Six of the 15 points a business can earn for Indoor Environmental Quality come from using eco-conscious methods and green-certified supplies. Products labeled by the U.S. Green Building Council, Green Seal, the U.S. Environmental Protection Agency and the Carpet and Rug Institute are all eligible for use within LEED buildings.
Everyday cleaning products can come with a plethora of problems, according to the American Lung Association. Many of the ingredients in certain supplies can produce volatile organic compounds, which release harmful chemicals into the air. This can lead to respiratory problems, irritation of the eyes, throat and skin, allergic reactions, and headaches. Even cleaning equipment, such as vacuums and mops, can stir up health hazards by disturbing particles in the rugs and on the floor. By adhering to LEED: EBOM standards, businesses can ensure that their indoor air quality remains clean.
Credit 1 – High-Performance Cleaning Program
As with any kind of initiative, the first step is planning it out. LEED awards businesses one point just for having a green cleaning program in place. This includes intensive training programs concerning the proper use and disposal of chemicals, equipment and packaging.
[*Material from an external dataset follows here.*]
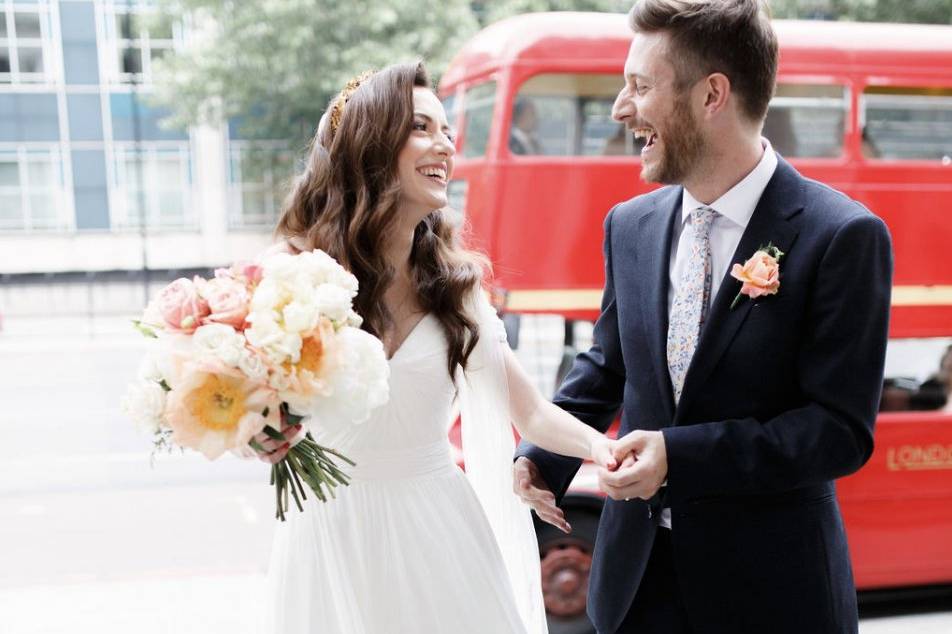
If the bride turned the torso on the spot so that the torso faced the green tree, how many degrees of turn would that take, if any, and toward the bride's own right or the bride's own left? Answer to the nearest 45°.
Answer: approximately 180°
Building managers should also have plans outlined for which chemicals, cleaning equipment and paper products are acceptable to use – all must be sustainable or eco-friendly.
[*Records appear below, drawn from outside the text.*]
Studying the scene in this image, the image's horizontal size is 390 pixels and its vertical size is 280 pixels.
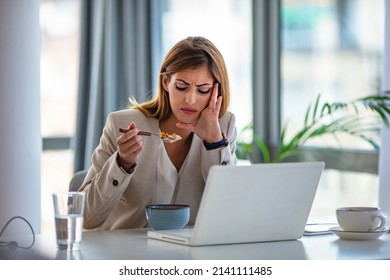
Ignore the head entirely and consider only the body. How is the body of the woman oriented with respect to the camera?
toward the camera

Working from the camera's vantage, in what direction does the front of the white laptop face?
facing away from the viewer and to the left of the viewer

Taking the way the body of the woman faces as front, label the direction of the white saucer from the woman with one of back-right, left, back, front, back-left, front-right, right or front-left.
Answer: front-left

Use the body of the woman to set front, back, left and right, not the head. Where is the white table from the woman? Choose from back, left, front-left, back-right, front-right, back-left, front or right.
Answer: front

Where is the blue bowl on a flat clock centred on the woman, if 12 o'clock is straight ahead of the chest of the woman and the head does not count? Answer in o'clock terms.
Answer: The blue bowl is roughly at 12 o'clock from the woman.

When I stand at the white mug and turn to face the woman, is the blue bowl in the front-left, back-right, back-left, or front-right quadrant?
front-left

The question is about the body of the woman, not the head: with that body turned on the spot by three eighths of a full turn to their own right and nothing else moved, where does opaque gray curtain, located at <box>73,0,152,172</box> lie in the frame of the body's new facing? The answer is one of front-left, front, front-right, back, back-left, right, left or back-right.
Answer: front-right

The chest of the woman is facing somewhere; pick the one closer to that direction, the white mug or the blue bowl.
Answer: the blue bowl

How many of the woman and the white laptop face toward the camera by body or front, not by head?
1
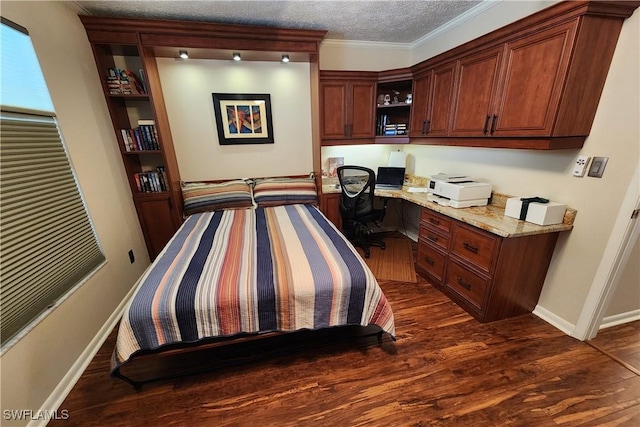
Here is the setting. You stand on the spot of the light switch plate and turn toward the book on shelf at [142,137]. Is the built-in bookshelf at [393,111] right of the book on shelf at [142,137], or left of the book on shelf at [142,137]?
right

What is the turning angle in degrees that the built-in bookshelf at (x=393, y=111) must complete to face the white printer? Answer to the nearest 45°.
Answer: approximately 45° to its left

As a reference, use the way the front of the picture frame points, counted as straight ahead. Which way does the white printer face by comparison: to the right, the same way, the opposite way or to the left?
to the right

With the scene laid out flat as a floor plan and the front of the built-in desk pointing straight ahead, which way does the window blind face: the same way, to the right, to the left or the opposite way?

Credit 2 – Custodial Effectiveness Assessment
The next phase is to ensure that maintenance staff are following cleaning protocols. Out of the five levels described by APPA Leadership in Education Facilities' "Custodial Staffing Guidelines," the building must fall within the first three. The score is based off of visual appearance only. However, floors, walls, windows and furniture must look clean and be in working order.
Credit 3 – Purchase of Sustainable Cleaning Products and Materials
To be able to reach that APPA standard of three or less, buildings need to buy the correct items. At least 30 percent of the total annual costs must meet one or more of the requirements for the point to be awarded. Various cleaners and products, such as hand soap, disinfectants and toilet paper, have different requirements that must be met, including standards from Green Seal, EcoLogo and the EPA.
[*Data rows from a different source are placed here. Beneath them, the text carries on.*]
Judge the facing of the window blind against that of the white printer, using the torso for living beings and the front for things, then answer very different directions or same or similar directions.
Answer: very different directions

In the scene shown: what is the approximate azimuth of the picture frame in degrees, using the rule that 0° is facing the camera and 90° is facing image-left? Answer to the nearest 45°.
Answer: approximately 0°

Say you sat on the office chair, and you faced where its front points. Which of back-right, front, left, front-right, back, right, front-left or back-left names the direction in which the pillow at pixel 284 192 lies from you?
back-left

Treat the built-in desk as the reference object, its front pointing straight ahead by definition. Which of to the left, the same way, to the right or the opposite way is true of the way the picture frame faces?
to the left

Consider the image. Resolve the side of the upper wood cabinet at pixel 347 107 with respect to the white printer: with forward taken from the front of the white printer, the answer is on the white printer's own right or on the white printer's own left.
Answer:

Credit 4 – Sustainable Cleaning Equipment
All machines used for maintenance, including vacuum cleaners and floor buffers, must reduce contaminants and their impact on the environment. This means using equipment certified by the Carpet and Rug Institute or the EPA. Everything needs to be quiet, highly efficient and produce low emissions. Logs also need to be kept to track usage and when repair is needed.
Credit 5 – Indoor Chemical and Pollutant Source Control
Grills, grates and mats are required at entryways, except those only used for emergencies, to reduce the amount of dirt and contaminants that can get in from the outside. Outdoor paths should be constructed to flow water away from the building, and any flowers or plants that produce materials that can be tracked inside should be placed further away from entryways.
Credit 6 – Indoor Integrated Pest Management
Every building has the potential to attract insects and rodents. However, how they are disposed of affects a business's LEED score. All methods should be effective and low-risk, meaning only the minimum amount of chemicals should be used in strategic areas of the building. Pest management should not affect people's health in a dangerous way.
Although not all six points are required to be met to receive certification, the more credits earned means a higher LEED score. There are 110 total points in six categories that can be earned for existing buildings' operation and maintenance programs. While a minimum of 40 will get a business certified, 80 points or more will secure it a platinum score. By implementing a green cleaning program, managers will not only help the environment, but the health of maintenance workers and building staff.